You Can Stave Off Osteoporosis   

You Can Stave Off Osteoporosis

Like the trunk and branches of a tree that decide its size and shape, your bones give form to your body. They also protect your organs and support your muscles, helping you move around and about. By your late 20s, however, you've reached the peak of your bone mass, which begins to ebb slowly in your 30s as more bone tissue is lost than restored. In time, this could lead to osteoporosis, a condition marked by weak bones caused by a loss of bone mass, as well as by a change in bone structure.

About 80 percent of people with osteoporosis are women. However, both men and women older than 50 are at risk for developing osteoporosis. One in two women and one in six men in this age group will fracture a bone because of osteoporosis.

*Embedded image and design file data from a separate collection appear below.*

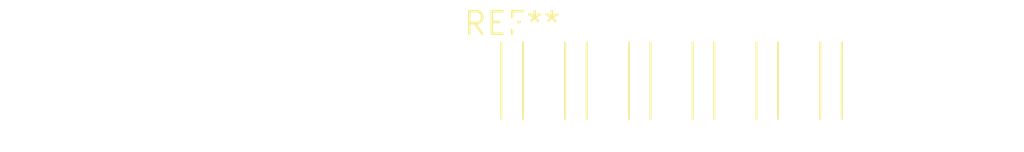
<source format=kicad_pcb>
(kicad_pcb (version 20240108) (generator pcbnew)

  (general
    (thickness 1.6)
  )

  (paper "A4")
  (layers
    (0 "F.Cu" signal)
    (31 "B.Cu" signal)
    (32 "B.Adhes" user "B.Adhesive")
    (33 "F.Adhes" user "F.Adhesive")
    (34 "B.Paste" user)
    (35 "F.Paste" user)
    (36 "B.SilkS" user "B.Silkscreen")
    (37 "F.SilkS" user "F.Silkscreen")
    (38 "B.Mask" user)
    (39 "F.Mask" user)
    (40 "Dwgs.User" user "User.Drawings")
    (41 "Cmts.User" user "User.Comments")
    (42 "Eco1.User" user "User.Eco1")
    (43 "Eco2.User" user "User.Eco2")
    (44 "Edge.Cuts" user)
    (45 "Margin" user)
    (46 "B.CrtYd" user "B.Courtyard")
    (47 "F.CrtYd" user "F.Courtyard")
    (48 "B.Fab" user)
    (49 "F.Fab" user)
    (50 "User.1" user)
    (51 "User.2" user)
    (52 "User.3" user)
    (53 "User.4" user)
    (54 "User.5" user)
    (55 "User.6" user)
    (56 "User.7" user)
    (57 "User.8" user)
    (58 "User.9" user)
  )

  (setup
    (pad_to_mask_clearance 0)
    (pcbplotparams
      (layerselection 0x00010fc_ffffffff)
      (plot_on_all_layers_selection 0x0000000_00000000)
      (disableapertmacros false)
      (usegerberextensions false)
      (usegerberattributes false)
      (usegerberadvancedattributes false)
      (creategerberjobfile false)
      (dashed_line_dash_ratio 12.000000)
      (dashed_line_gap_ratio 3.000000)
      (svgprecision 4)
      (plotframeref false)
      (viasonmask false)
      (mode 1)
      (useauxorigin false)
      (hpglpennumber 1)
      (hpglpenspeed 20)
      (hpglpendiameter 15.000000)
      (dxfpolygonmode false)
      (dxfimperialunits false)
      (dxfusepcbnewfont false)
      (psnegative false)
      (psa4output false)
      (plotreference false)
      (plotvalue false)
      (plotinvisibletext false)
      (sketchpadsonfab false)
      (subtractmaskfromsilk false)
      (outputformat 1)
      (mirror false)
      (drillshape 1)
      (scaleselection 1)
      (outputdirectory "")
    )
  )

  (net 0 "")

  (footprint "SolderWire-0.1sqmm_1x06_P3.6mm_D0.4mm_OD1mm_Relief" (layer "F.Cu") (at 0 0))

)

</source>
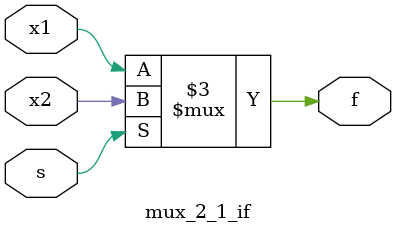
<source format=v>
module mux_2_1_if
(
input x1 ,
input x2 ,
input s,
output reg f
);
always@ (*)
begin
if(s)
f = x2;
else
f = x1;
end
endmodule

</source>
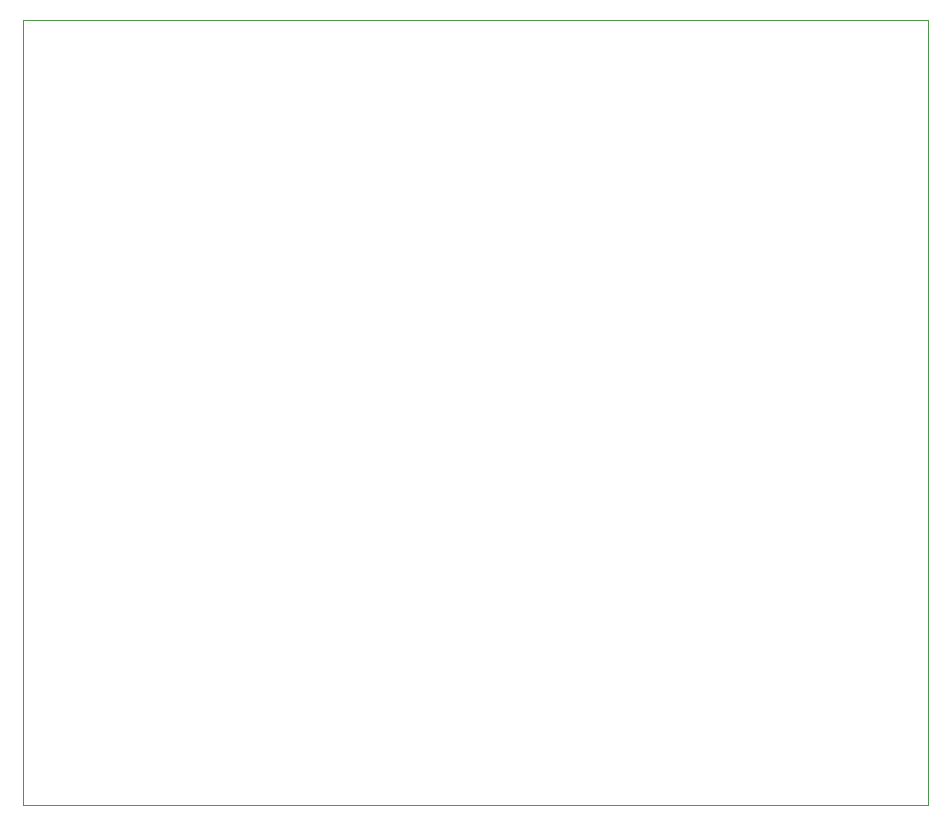
<source format=gbr>
%TF.GenerationSoftware,KiCad,Pcbnew,(5.1.10)-1*%
%TF.CreationDate,2022-05-23T16:08:43+02:00*%
%TF.ProjectId,Schrittmotoransteuerung2_0,53636872-6974-4746-9d6f-746f72616e73,rev?*%
%TF.SameCoordinates,Original*%
%TF.FileFunction,Profile,NP*%
%FSLAX46Y46*%
G04 Gerber Fmt 4.6, Leading zero omitted, Abs format (unit mm)*
G04 Created by KiCad (PCBNEW (5.1.10)-1) date 2022-05-23 16:08:43*
%MOMM*%
%LPD*%
G01*
G04 APERTURE LIST*
%TA.AperFunction,Profile*%
%ADD10C,0.050000*%
%TD*%
G04 APERTURE END LIST*
D10*
X39306500Y-24955500D02*
X39306500Y-25209500D01*
X115951000Y-24955500D02*
X39306500Y-24955500D01*
X39306500Y-25527000D02*
X39306500Y-25209500D01*
X39306500Y-91440000D02*
X39306500Y-25527000D01*
X115951000Y-91440000D02*
X39306500Y-91440000D01*
X115951000Y-24955500D02*
X115951000Y-91440000D01*
M02*

</source>
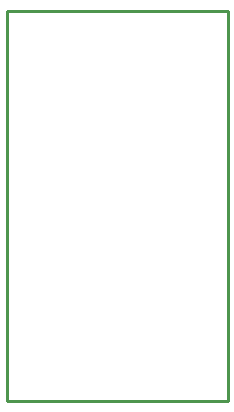
<source format=gko>
G04 Layer: BoardOutlineLayer*
G04 EasyEDA v6.5.34, 2023-08-10 18:14:54*
G04 61c515f7e5544ef1bb628199d2442a0d,5a6b42c53f6a479593ecc07194224c93,10*
G04 Gerber Generator version 0.2*
G04 Scale: 100 percent, Rotated: No, Reflected: No *
G04 Dimensions in millimeters *
G04 leading zeros omitted , absolute positions ,4 integer and 5 decimal *
%FSLAX45Y45*%
%MOMM*%

%ADD10C,0.2540*%
D10*
X12865100Y8153400D02*
G01*
X12865100Y11455400D01*
X14732000Y11455400D01*
X14732000Y8153400D01*
X12865100Y8153400D01*

%LPD*%
M02*

</source>
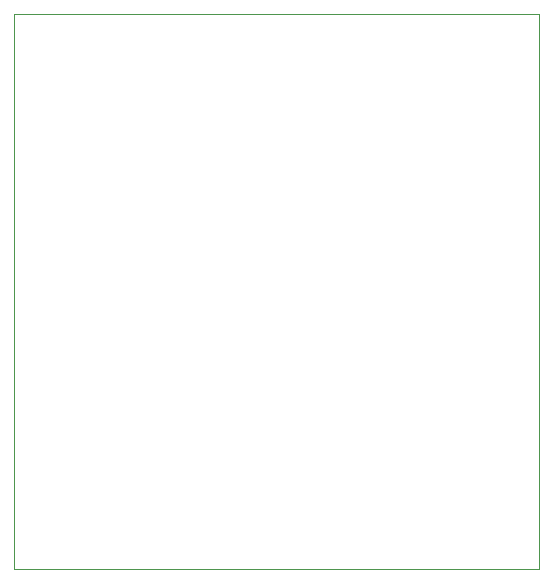
<source format=gbr>
%TF.GenerationSoftware,KiCad,Pcbnew,(6.0.6)*%
%TF.CreationDate,2022-10-10T23:24:51+05:30*%
%TF.ProjectId,exp2,65787032-2e6b-4696-9361-645f70636258,rev?*%
%TF.SameCoordinates,Original*%
%TF.FileFunction,Profile,NP*%
%FSLAX46Y46*%
G04 Gerber Fmt 4.6, Leading zero omitted, Abs format (unit mm)*
G04 Created by KiCad (PCBNEW (6.0.6)) date 2022-10-10 23:24:51*
%MOMM*%
%LPD*%
G01*
G04 APERTURE LIST*
%TA.AperFunction,Profile*%
%ADD10C,0.100000*%
%TD*%
G04 APERTURE END LIST*
D10*
X142240000Y-76200000D02*
X142240000Y-123190000D01*
X97790000Y-76200000D02*
X142240000Y-76200000D01*
X97790000Y-123190000D02*
X97790000Y-76200000D01*
X142240000Y-123190000D02*
X97790000Y-123190000D01*
M02*

</source>
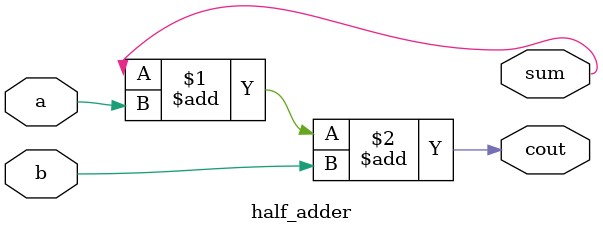
<source format=v>
module half_adder( 
input a, b,
output cout, sum );

assign cout = ( sum + a + b );

endmodule

</source>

Risk factors that increase your chances for developing osteoporosis include:
1. Small bone structure
2. Family history of osteoporosis
3. Previous fracture, especially after age 50
4. Being postmenopausal
5. Anorexia nervosa
6. Cigarette smoking
7. Alcohol abuse
8. Not getting enough calcium and vitamin D
9. Sedentary lifestyle
10. Certain medications, including glucocorticoids, thyroid hormone replacements and epilepsy drugs

You can take steps to help prevent osteoporosis:
1. Get 1,000 to 1,500 mg of calcium each day.
2. Get 400 to 800 international units of vitamin D each day.
3. Quit smoking.
4. Don't overindulge in alcohol.
5. Talk to a medical professional about medical conditions or medications you take that could put you at risk for osteoporosis.
Any weight-bearing activity helps build bones. But weight lifting does the most to prevent osteoporosis over time because it increases your strength and muscle mass, as well as bone density.
Doctor recommends that you:

1. Exercise for 30 minutes a day, two to three times a week. Anything less won't work your bones hard enough. But don't overdo it either.
2. Warm up. Do light aerobic exercises and easy stretches for 7 to 10 minutes before your workout to avoid injury.
3. Focus on the hip, spine and lower back. These are the main fracture sites. The leg press, squats and lunges are all good.
4. Do fewer reps at heavier weights. If you can barely do two sets of six to eight reps, you're at the right weight. Doctor suggests 20 to 25 minutes of weight training.
5. Gradually add weights. Determine the highest number of reps you can do or the most weight you can lift. Then shoot for 70 percent to 80 percent of that maximum capability-gradually.
6. Do cardio weight-bearing exercises. To head off osteoporosis, row, bike, hike or dance for at least 7 to 10 minutes of your workout. Double that if you want an aerobic workout.
7. Cool down. Repeat your warm-up routine for about 5 minutes, to shift your body back to relative inactivity.